Holiday wishes to all of you!

Friday, December 14, 2018

Latest news -- back to the fight


Teresa and I spent yesterday at Memorial Sloan Kettering. Unfortunately we didn't come home with news as good as we had gotten from other recent sessions there.

The short version is this: they found from a CT scan on Tuesday, December 11, 2018 that a few tumors in my liver which had been quiet have now woken up and grown a little (roughly a centimeter in each case). Meanwhile a very small lesion in my iliac bone (a “lesion” is a damaged area, and the iliac is the largest bone of the pelvis), which they’ve been aware of but have never seen any clear indication of malignancy from, has also grown a little, which raises a substantial possibility that this is a metastasis (a spread) outside the liver.

What to do? Well, we intend to fight the disease, which is the strategy that has served us pretty well up to now. But it’s harder, because we’ve already used most or all of the proven strategies. (Though perhaps not all; we may talk with the doctor who administered the radiation this summer, for instance, in case he sees something our oncologist – who was out during our appointment yesterday with a respiratory illness, so we only really dealt with her nurses – did not.) Assuming we’ve tried everything proven that Sloan Kettering offers, we might actually sit tight, not getting treatment. This would not be because we’re giving up, but rather because if the tumors in question are growing relatively slowly, then for my case (somewhat as in many cases of men with prostate cancer) it can actually make sense to be equally patient – while we wait for researchers and clinicians to invent the next treatment that really works.
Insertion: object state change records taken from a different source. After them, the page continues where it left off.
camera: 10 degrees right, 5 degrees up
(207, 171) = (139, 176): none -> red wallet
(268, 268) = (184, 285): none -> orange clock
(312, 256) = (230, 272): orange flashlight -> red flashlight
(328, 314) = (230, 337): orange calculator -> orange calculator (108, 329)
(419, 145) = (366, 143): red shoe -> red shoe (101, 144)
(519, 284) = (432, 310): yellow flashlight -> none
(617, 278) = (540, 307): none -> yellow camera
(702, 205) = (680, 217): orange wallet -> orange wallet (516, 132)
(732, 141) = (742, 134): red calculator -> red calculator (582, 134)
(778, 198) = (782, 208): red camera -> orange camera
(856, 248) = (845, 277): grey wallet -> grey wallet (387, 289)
Or we may try experimental treatment ourselves. Experiments, in the form of clinical trials, are the process by which those treatments that really work are found and developed. Getting a treatment that is currently unproven won't accomplish much if it turns out the treatment really doesn't work. But joining the trial means that you potentially get access to the latest possible approaches earlier than other people do, and if they work you get your treatment before most of the world. 
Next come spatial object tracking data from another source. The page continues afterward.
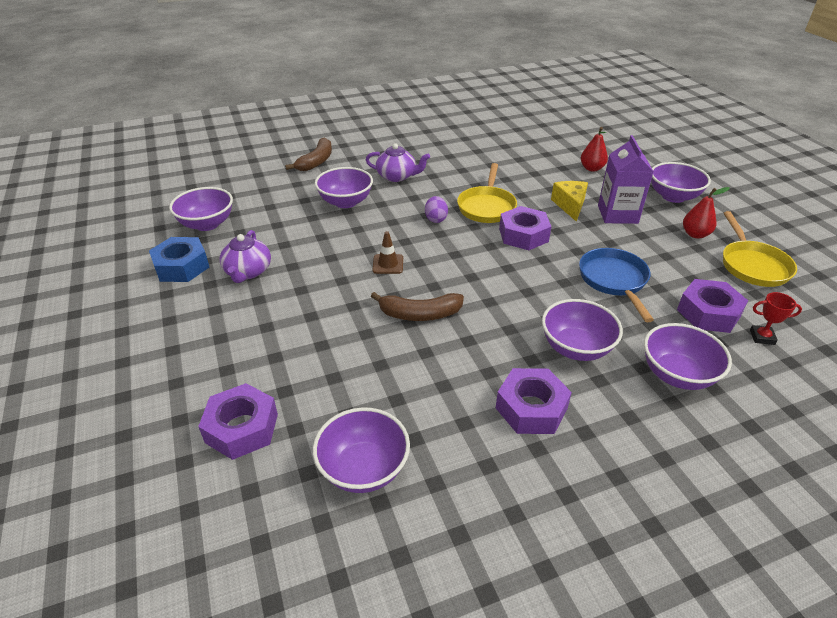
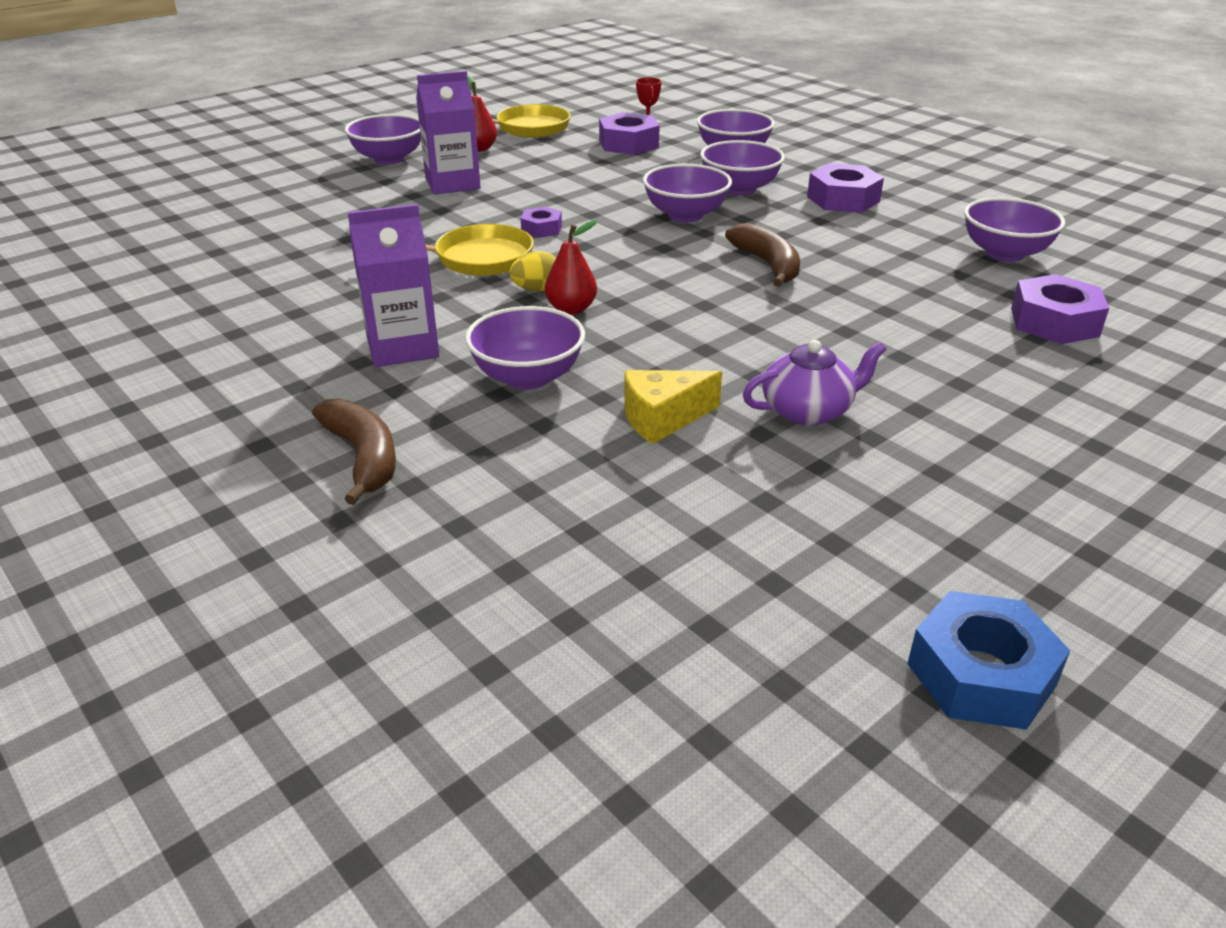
camera: 110 degrees left, 5 degrees down
(182, 266) = (861, 487): blue nut -> blue nut (981, 674)
(207, 224) = (712, 515): purple bowl -> purple bowl (685, 215)
(316, 161) = (363, 457): brown banana -> brown banana turned 60 degrees clockwise
(388, 264) = (684, 303): brown traffic cone -> none
(397, 176) = (402, 347): purple teapot -> purple carton
(436, 219) = (536, 289): purple egg -> yellow egg
(523, 235) = (541, 229): purple nut -> purple nut, size x0.57
(570, 205) = (443, 209): yellow cheese -> yellow cheese (662, 418)
(591, 168) = (318, 203): red pear -> red pear (571, 309)
(614, 280) = (606, 179): blue pan -> none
One especially attractive example of this would be the drug Keytruda, which you might remember successfully pushed back Jimmy Carter’s brain cancer. Keytruda is an immunotherapy drug, and it helps to have the right mutations for Keytruda and other similar immunotherapy drugs to target. So far it doesn’t seem that I have any particularly “targetable” or “actionable” mutations. But some people benefit from these drugs even without having the mutations at which they were originally aimed. The biggest problem with Keytruda, aside from the fact that it certainly doesn’t always work, is that it is expensive, unless they (Merck is the manufacturer) give it to you as a compassionate gesture. That they often do, and we applied for it yesterday.

A second place for experimental treatment is in other treatments being tried inside Sloan Kettering itself. MSK evidently has two sets of first-round (i.e. very tentative) clinical trials going on. One set involves immunotherapy (that is, treatment aimed -- like Keytruda -- at the targetable mutations that I seem to be short of, but that perhaps aren’t essential to the success of treatment). The second set involves, I guess, other  experiments. It looks like we’ll be finding out more about these in the next two or three weeks.

The third place for experimental treatment is, as you’d guess, in other treatments besides Keytruda that are being developed outside Sloan Kettering. Different institutions are running their own trials. There’s a possibly promising one at M.D. Anderson in Houston; another at the National Institutes of Health in DC; and Teresa is applying her formidable web research skills to locating others that show some promise.  

So that’s the situation. I intend to work hard on finishing the 400,000 word version of my book (and if I can also produce a shorter version, more suitable for trade publication, so much the better); look forward to spending time with family and friends; and, as I said, Teresa and I plan to keep on fighting.